Task description -
Each record is to be given again without alteration.

Records supplied -
-- Opening Marker --

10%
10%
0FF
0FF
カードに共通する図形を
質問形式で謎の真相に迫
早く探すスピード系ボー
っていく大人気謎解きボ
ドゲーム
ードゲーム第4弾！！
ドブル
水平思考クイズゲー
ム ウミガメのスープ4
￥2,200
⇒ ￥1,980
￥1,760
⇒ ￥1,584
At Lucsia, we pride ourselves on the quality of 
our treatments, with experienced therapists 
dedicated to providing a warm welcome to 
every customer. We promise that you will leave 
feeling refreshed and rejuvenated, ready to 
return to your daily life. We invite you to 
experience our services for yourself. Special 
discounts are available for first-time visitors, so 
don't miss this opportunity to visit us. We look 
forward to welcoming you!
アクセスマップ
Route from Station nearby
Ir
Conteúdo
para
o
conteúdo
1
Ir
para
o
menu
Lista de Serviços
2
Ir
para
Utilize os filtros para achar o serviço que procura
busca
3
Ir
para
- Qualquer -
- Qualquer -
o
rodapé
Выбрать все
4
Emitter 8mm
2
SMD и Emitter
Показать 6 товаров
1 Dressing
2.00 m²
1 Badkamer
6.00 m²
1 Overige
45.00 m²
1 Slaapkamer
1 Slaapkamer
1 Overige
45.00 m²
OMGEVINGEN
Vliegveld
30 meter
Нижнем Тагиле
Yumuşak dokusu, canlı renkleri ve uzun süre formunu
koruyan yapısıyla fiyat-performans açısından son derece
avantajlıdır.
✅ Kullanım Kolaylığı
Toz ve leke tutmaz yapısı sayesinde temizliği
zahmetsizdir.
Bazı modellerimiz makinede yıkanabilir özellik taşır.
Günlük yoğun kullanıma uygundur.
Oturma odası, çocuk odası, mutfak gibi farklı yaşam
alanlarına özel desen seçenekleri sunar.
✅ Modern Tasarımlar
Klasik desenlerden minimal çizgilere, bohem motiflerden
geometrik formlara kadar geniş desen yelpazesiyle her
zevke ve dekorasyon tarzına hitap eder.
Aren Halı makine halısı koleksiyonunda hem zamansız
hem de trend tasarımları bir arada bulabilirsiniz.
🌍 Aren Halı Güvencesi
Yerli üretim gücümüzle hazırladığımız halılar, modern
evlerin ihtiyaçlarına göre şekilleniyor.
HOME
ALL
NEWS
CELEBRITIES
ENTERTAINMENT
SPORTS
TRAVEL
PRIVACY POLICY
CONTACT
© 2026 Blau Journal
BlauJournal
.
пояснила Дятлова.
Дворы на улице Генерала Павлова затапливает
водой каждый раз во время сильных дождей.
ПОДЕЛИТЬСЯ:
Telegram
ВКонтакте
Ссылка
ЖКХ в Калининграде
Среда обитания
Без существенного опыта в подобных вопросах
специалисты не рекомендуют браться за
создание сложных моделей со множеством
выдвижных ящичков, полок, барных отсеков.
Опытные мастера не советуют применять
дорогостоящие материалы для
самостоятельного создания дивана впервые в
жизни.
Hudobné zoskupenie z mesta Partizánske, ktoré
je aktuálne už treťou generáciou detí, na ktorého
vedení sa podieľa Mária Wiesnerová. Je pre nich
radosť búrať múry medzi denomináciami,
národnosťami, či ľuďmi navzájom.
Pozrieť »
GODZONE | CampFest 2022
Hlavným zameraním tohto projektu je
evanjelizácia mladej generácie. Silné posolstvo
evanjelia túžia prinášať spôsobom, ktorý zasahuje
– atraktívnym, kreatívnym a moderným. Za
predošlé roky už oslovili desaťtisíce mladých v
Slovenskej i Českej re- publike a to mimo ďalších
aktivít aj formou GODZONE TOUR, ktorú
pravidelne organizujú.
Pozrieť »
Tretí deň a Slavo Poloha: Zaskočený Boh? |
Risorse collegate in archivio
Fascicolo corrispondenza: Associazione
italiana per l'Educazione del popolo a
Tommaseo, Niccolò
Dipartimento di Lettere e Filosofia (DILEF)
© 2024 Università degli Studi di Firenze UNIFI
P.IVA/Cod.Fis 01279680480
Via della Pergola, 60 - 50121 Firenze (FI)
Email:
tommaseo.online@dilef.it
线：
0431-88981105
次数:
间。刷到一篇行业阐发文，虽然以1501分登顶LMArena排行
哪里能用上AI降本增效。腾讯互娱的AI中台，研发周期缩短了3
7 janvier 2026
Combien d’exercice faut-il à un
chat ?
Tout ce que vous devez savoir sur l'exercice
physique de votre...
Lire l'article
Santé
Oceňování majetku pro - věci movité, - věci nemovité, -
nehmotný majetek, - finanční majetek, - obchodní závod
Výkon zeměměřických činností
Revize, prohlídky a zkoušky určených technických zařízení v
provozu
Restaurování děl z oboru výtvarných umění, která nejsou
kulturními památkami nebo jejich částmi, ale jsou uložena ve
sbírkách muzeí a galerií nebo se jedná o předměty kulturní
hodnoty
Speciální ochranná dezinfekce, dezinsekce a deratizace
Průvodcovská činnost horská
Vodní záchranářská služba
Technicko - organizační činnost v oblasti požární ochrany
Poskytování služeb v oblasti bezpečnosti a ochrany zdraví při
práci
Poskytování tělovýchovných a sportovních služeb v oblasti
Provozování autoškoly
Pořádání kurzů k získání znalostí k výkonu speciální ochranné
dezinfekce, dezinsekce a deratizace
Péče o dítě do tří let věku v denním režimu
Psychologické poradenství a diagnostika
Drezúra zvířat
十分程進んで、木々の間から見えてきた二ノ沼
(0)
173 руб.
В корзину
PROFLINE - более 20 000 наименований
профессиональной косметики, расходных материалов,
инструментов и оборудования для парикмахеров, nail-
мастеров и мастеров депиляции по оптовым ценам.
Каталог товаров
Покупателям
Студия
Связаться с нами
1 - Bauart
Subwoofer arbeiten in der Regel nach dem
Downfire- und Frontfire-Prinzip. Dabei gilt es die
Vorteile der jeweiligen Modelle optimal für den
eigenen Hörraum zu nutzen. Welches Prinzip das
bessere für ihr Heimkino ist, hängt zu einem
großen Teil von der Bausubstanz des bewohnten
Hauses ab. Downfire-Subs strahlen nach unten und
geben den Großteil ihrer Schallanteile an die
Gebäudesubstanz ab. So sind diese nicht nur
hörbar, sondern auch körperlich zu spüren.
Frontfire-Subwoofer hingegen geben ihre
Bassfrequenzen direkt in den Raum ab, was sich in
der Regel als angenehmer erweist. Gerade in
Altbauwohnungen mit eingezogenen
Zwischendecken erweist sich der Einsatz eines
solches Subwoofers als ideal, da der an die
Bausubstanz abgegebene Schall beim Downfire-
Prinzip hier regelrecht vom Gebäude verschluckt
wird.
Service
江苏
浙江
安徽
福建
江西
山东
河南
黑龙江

-- Closing Marker --

Solution -
10%
10%
0FF
0FF
カードに共通する図形を
質問形式で謎の真相に迫
早く探すスピード系ボー
っていく大人気謎解きボ
ドゲーム
ードゲーム第4弾！！
ドブル
水平思考クイズゲー
ム ウミガメのスープ4
￥2,200
⇒ ￥1,980
￥1,760
⇒ ￥1,584
At Lucsia, we pride ourselves on the quality of 
our treatments, with experienced therapists 
dedicated to providing a warm welcome to 
every customer. We promise that you will leave 
feeling refreshed and rejuvenated, ready to 
return to your daily life. We invite you to 
experience our services for yourself. Special 
discounts are available for first-time visitors, so 
don't miss this opportunity to visit us. We look 
forward to welcoming you!
アクセスマップ
Route from Station nearby
Ir
Conteúdo
para
o
conteúdo
1
Ir
para
o
menu
Lista de Serviços
2
Ir
para
Utilize os filtros para achar o serviço que procura
busca
3
Ir
para
- Qualquer -
- Qualquer -
o
rodapé
Выбрать все
4
Emitter 8mm
2
SMD и Emitter
Показать 6 товаров
1 Dressing
2.00 m²
1 Badkamer
6.00 m²
1 Overige
45.00 m²
1 Slaapkamer
1 Slaapkamer
1 Overige
45.00 m²
OMGEVINGEN
Vliegveld
30 meter
Нижнем Тагиле
Yumuşak dokusu, canlı renkleri ve uzun süre formunu
koruyan yapısıyla fiyat-performans açısından son derece
avantajlıdır.
✅ Kullanım Kolaylığı
Toz ve leke tutmaz yapısı sayesinde temizliği
zahmetsizdir.
Bazı modellerimiz makinede yıkanabilir özellik taşır.
Günlük yoğun kullanıma uygundur.
Oturma odası, çocuk odası, mutfak gibi farklı yaşam
alanlarına özel desen seçenekleri sunar.
✅ Modern Tasarımlar
Klasik desenlerden minimal çizgilere, bohem motiflerden
geometrik formlara kadar geniş desen yelpazesiyle her
zevke ve dekorasyon tarzına hitap eder.
Aren Halı makine halısı koleksiyonunda hem zamansız
hem de trend tasarımları bir arada bulabilirsiniz.
🌍 Aren Halı Güvencesi
Yerli üretim gücümüzle hazırladığımız halılar, modern
evlerin ihtiyaçlarına göre şekilleniyor.
HOME
ALL
NEWS
CELEBRITIES
ENTERTAINMENT
SPORTS
TRAVEL
PRIVACY POLICY
CONTACT
© 2026 Blau Journal
BlauJournal
.
пояснила Дятлова.
Дворы на улице Генерала Павлова затапливает
водой каждый раз во время сильных дождей.
ПОДЕЛИТЬСЯ:
Telegram
ВКонтакте
Ссылка
ЖКХ в Калининграде
Среда обитания
Без существенного опыта в подобных вопросах
специалисты не рекомендуют браться за
создание сложных моделей со множеством
выдвижных ящичков, полок, барных отсеков.
Опытные мастера не советуют применять
дорогостоящие материалы для
самостоятельного создания дивана впервые в
жизни.
Hudobné zoskupenie z mesta Partizánske, ktoré
je aktuálne už treťou generáciou detí, na ktorého
vedení sa podieľa Mária Wiesnerová. Je pre nich
radosť búrať múry medzi denomináciami,
národnosťami, či ľuďmi navzájom.
Pozrieť »
GODZONE | CampFest 2022
Hlavným zameraním tohto projektu je
evanjelizácia mladej generácie. Silné posolstvo
evanjelia túžia prinášať spôsobom, ktorý zasahuje
– atraktívnym, kreatívnym a moderným. Za
predošlé roky už oslovili desaťtisíce mladých v
Slovenskej i Českej re- publike a to mimo ďalších
aktivít aj formou GODZONE TOUR, ktorú
pravidelne organizujú.
Pozrieť »
Tretí deň a Slavo Poloha: Zaskočený Boh? |
Risorse collegate in archivio
Fascicolo corrispondenza: Associazione
italiana per l'Educazione del popolo a
Tommaseo, Niccolò
Dipartimento di Lettere e Filosofia (DILEF)
© 2024 Università degli Studi di Firenze UNIFI
P.IVA/Cod.Fis 01279680480
Via della Pergola, 60 - 50121 Firenze (FI)
Email:
tommaseo.online@dilef.it
线：
0431-88981105
次数:
间。刷到一篇行业阐发文，虽然以1501分登顶LMArena排行
哪里能用上AI降本增效。腾讯互娱的AI中台，研发周期缩短了3
7 janvier 2026
Combien d’exercice faut-il à un
chat ?
Tout ce que vous devez savoir sur l'exercice
physique de votre...
Lire l'article
Santé
Oceňování majetku pro - věci movité, - věci nemovité, -
nehmotný majetek, - finanční majetek, - obchodní závod
Výkon zeměměřických činností
Revize, prohlídky a zkoušky určených technických zařízení v
provozu
Restaurování děl z oboru výtvarných umění, která nejsou
kulturními památkami nebo jejich částmi, ale jsou uložena ve
sbírkách muzeí a galerií nebo se jedná o předměty kulturní
hodnoty
Speciální ochranná dezinfekce, dezinsekce a deratizace
Průvodcovská činnost horská
Vodní záchranářská služba
Technicko - organizační činnost v oblasti požární ochrany
Poskytování služeb v oblasti bezpečnosti a ochrany zdraví při
práci
Poskytování tělovýchovných a sportovních služeb v oblasti
Provozování autoškoly
Pořádání kurzů k získání znalostí k výkonu speciální ochranné
dezinfekce, dezinsekce a deratizace
Péče o dítě do tří let věku v denním režimu
Psychologické poradenství a diagnostika
Drezúra zvířat
十分程進んで、木々の間から見えてきた二ノ沼
(0)
173 руб.
В корзину
PROFLINE - более 20 000 наименований
профессиональной косметики, расходных материалов,
инструментов и оборудования для парикмахеров, nail-
мастеров и мастеров депиляции по оптовым ценам.
Каталог товаров
Покупателям
Студия
Связаться с нами
1 - Bauart
Subwoofer arbeiten in der Regel nach dem
Downfire- und Frontfire-Prinzip. Dabei gilt es die
Vorteile der jeweiligen Modelle optimal für den
eigenen Hörraum zu nutzen. Welches Prinzip das
bessere für ihr Heimkino ist, hängt zu einem
großen Teil von der Bausubstanz des bewohnten
Hauses ab. Downfire-Subs strahlen nach unten und
geben den Großteil ihrer Schallanteile an die
Gebäudesubstanz ab. So sind diese nicht nur
hörbar, sondern auch körperlich zu spüren.
Frontfire-Subwoofer hingegen geben ihre
Bassfrequenzen direkt in den Raum ab, was sich in
der Regel als angenehmer erweist. Gerade in
Altbauwohnungen mit eingezogenen
Zwischendecken erweist sich der Einsatz eines
solches Subwoofers als ideal, da der an die
Bausubstanz abgegebene Schall beim Downfire-
Prinzip hier regelrecht vom Gebäude verschluckt
wird.
Service
江苏
浙江
安徽
福建
江西
山东
河南
黑龙江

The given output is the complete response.